Because of COVID-19, we’ve all had to change our ways and what we do during the course of a day and that includes how we interact with each other as well as pets.
And because of the worldwide pandemic, it’s easy to let social distancing slip your mind when you see an adorable dog helping their handler with a disability. In the “before” times, well-meaning strangers have a pet, talked to, tried to feed, or gazed longingly at working service dogs, potentially distracting the dog. However, in this new Covid-19 era, social distancing can be more important for people with disabilities who may have vulnerable immune systems.
Canine Companions service dogs are professionally trained in 40 commands to enhance independence for people with disabilities, including the “shake” command – a way for members of the public to meet a working service dog in an appropriate manner by allowing the handler to direct the dog to offer its paw. With changing needs due to the pandemic, Canine Companions innovatively changed how they train service dogs to interact with the public, according to a news release.

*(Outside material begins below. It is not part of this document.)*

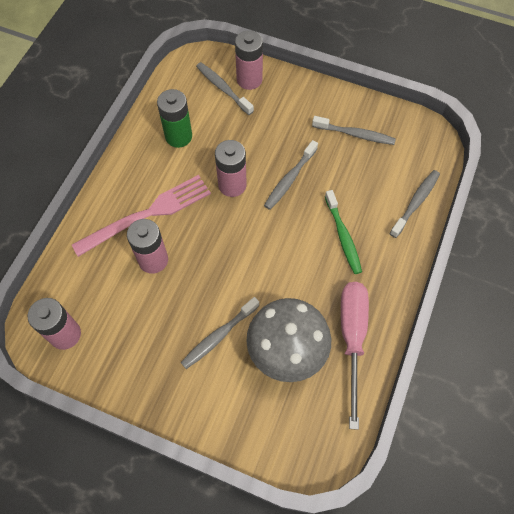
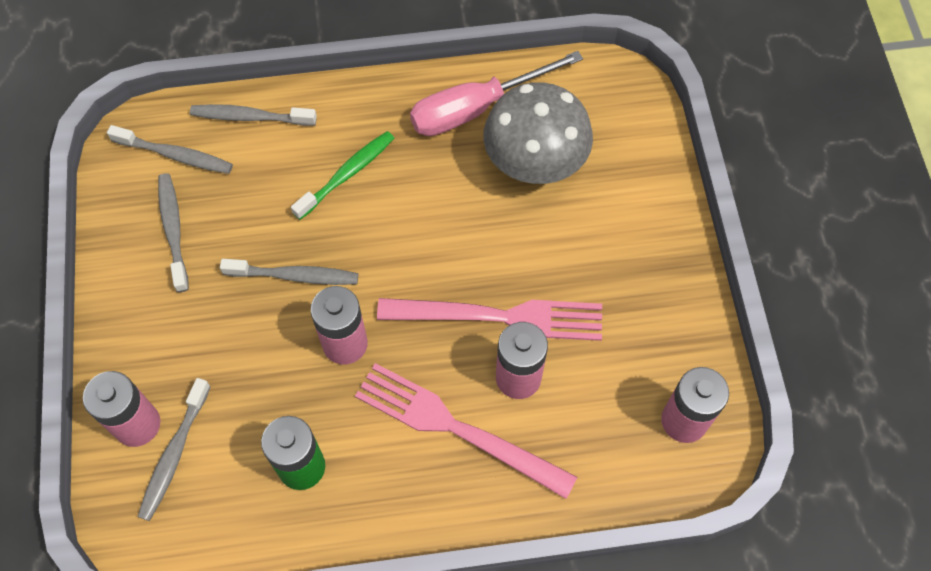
camera: 120 degrees left, 0 degrees up
(195, 271) = (500, 317): none -> pink fork
(218, 336) = (565, 243): grey toothbrush -> grey toothbrush (175, 155)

“People still want to meet our clients’ working service dogs, but ‘shake’ was impossible due to social distancing and could even pose a risk to the handler’s health,” said Canine Companions Director of Training and Client Services Sarah Birman in the news release. “We pivoted to the ‘say hi’ command and are now training all of our service dogs to wave at new friends from a safe distance.”
Despite the challenges of a pandemic, Canine Companions has placed more than 200 service dogs this year nationwide through carefully distanced, small classes with hospital-level sanitation protocols.
“It has been really helpful for Service Dog Renata to know how to wave,” said client Wallis Brozman in the release. “That short interaction allows me to connect with the world safely. I can tell people are smiling under their masks.”
The next time you approach a dog — be it a service dog or an ordinary four-legged cutie — be aware of keeping your distance the same way you would a two-legged person.
Founded in 1975, Canine Companions created the concept of training dogs to help people with physical disabilities and is a founding and accredited member of Assistance Dogs International. They’ve placed over 6,600 expertly trained service dogs entirely free of charge and have teams working in all 50 states. As the industry leader, Canine Companions has found innovative ways to further independence through highly skilled service dogs.